Pourtant  tous les pays du Nouveau Monde rêvent  d’avoir un vin fait à partir d’un cépage autochtone authentiquement national mais l’Afrique du Sud semble être le seul à ignorer l’importance que revêt la nécessité de se distinguer des autres pays par un cépage, un style de vin unique surtout quand on travaille essentiellement les cépages internationaux. L’Argentine  a le malbec, la Nouvelle-Zélande le sauvignon blanc, l’Australie le shiraz et le Chili plante de la carménère à tour de bras depuis  qu’en 1991 (la même date où on consacrait Beyers Truter), l’on a découvert ce cépage  que l’on avait considéré à tort  comme du merlot, produit des vins de qualité remarquable. Pourtant, ce n’est pas un cépage facile car juger de la maturité optimum de la   carménère est difficile ; pas assez mûr, le vin est vert et trop mûr, C’est de la confiture. Et entre les deux il existe une fenêtre très étroite pour récolter les raisins à maturité optimale.

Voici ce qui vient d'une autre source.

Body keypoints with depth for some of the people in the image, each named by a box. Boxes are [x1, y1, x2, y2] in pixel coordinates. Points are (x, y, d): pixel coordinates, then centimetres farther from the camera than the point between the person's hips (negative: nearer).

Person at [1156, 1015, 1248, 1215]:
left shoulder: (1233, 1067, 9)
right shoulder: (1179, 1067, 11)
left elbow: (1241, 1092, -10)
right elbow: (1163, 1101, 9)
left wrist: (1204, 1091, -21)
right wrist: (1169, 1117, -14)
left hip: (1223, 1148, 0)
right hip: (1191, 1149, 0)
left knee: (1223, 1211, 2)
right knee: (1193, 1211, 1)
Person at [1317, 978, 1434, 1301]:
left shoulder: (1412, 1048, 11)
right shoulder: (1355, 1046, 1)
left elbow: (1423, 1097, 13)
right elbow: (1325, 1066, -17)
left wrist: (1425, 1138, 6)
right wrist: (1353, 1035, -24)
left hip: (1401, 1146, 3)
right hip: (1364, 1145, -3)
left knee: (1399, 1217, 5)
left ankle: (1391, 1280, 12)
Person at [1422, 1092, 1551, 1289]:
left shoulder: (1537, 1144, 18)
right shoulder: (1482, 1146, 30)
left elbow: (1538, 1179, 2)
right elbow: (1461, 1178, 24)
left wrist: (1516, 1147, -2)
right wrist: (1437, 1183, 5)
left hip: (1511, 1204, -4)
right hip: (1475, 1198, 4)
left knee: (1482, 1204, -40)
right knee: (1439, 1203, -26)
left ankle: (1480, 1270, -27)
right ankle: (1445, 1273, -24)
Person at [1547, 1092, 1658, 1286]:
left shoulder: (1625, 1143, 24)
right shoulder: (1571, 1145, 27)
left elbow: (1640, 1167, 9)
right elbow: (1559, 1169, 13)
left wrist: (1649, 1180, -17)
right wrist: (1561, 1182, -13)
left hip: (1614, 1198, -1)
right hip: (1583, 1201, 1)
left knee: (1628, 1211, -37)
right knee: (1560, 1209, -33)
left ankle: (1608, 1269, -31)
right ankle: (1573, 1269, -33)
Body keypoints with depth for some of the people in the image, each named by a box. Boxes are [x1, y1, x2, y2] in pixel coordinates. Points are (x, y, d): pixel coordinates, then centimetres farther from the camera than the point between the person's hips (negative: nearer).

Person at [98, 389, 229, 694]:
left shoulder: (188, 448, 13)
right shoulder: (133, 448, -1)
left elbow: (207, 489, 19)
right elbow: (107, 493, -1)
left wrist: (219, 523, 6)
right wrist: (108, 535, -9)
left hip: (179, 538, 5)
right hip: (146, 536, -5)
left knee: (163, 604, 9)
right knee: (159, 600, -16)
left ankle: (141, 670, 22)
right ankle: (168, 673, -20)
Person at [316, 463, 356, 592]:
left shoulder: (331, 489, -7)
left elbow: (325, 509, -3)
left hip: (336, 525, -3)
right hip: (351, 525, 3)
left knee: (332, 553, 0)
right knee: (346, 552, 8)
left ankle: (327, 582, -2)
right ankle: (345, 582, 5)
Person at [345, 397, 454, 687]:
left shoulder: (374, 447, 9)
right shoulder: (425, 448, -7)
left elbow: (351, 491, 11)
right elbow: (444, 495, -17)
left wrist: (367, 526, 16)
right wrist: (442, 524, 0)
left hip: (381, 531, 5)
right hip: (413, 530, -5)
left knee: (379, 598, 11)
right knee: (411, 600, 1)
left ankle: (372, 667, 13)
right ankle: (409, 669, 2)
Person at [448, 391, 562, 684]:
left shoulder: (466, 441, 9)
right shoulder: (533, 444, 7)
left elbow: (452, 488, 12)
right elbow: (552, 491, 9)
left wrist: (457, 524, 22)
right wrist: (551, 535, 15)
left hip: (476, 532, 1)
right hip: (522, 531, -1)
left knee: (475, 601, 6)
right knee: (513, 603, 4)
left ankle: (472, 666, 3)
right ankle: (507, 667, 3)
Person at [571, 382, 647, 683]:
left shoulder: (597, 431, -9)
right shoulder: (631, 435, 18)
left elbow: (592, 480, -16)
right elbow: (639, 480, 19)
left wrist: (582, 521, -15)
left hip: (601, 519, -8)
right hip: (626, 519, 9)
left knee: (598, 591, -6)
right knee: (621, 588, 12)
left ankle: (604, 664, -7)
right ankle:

Alors qu’a donc ce pauvre cépage pour ne mériter que si peu de considération  quand ce n’est pas tout simplement  l’opprobre des vignerons Sud-Africains?  Peter Allan Finlayson du domaine de Crystallum à Hemel en Aarde qui produit des vins d’une grande finesse le résume parfaitement : ‘Le cépage produit un  vin qui  est plus important que la somme de ses composantes, le pinot noir et le cinsault et les  vins  peuvent très vite devenir indigestes, lourds voire ‘confiturés’. 

Pourtant, les deux grands acteurs du pinotage se trouvent sur deux terroirs différents et cela  en dit long sur  la versatilité du cépage. A Stellenbosch il est planté sur des sols de granites détritiques et alluvionnaires. A Tulbagh, plus chaud il réussit très bien sur de l’ardoise et des sols d’origine alluvionnaire.  

Une étude de 2005 sur les Pinotages arrivés aux 10 premières positions du concours Absa de l’Association du Pinotage révéla que tous provenaient de vignes âgées entre 30 et 40 ans, taillées en gobelet sans irrigation sur des sols de coteaux avec une  bonne rétention d’eau et plantées sur des versants sud-est ou sur des versants à orientation nord avec un bon ensoleillement.

D’une manière générale, le cépage est particulièrement tannique et les extractions doivent être  maitrisées et sans excès. Il a besoin d’élevages longs avant sa mise sur le marché. Le bois neuf a tendance à le rendre un peu crémeux sauf sur des vins de vieilles vignes aux petits rendements. On n’a peut-être pas encore vu le meilleur du pinotage. Pour l’heure, aucun viticulteur n’expérimente avec de la vendange entière pour ‘lifter’ le vin. Aucune expérience d’assemblage avec un cépage blanc, comme cela  se fait en Côte Rôtie et qui pourrait l’alléger dans sa structure.

L’Afrique du Sud aurait bien besoin qu’un de ses nouveaux  ténors de la viticulture s’en empare pour mettre ce cépage en exergue et lui donner la reconnaissance qu’il mérite au niveau international. Aux dernières nouvelles, il paraîtrait qu’Eben Sadie aurait l’intention de s’y atteler. Nous terminerons sur cette note encourageante.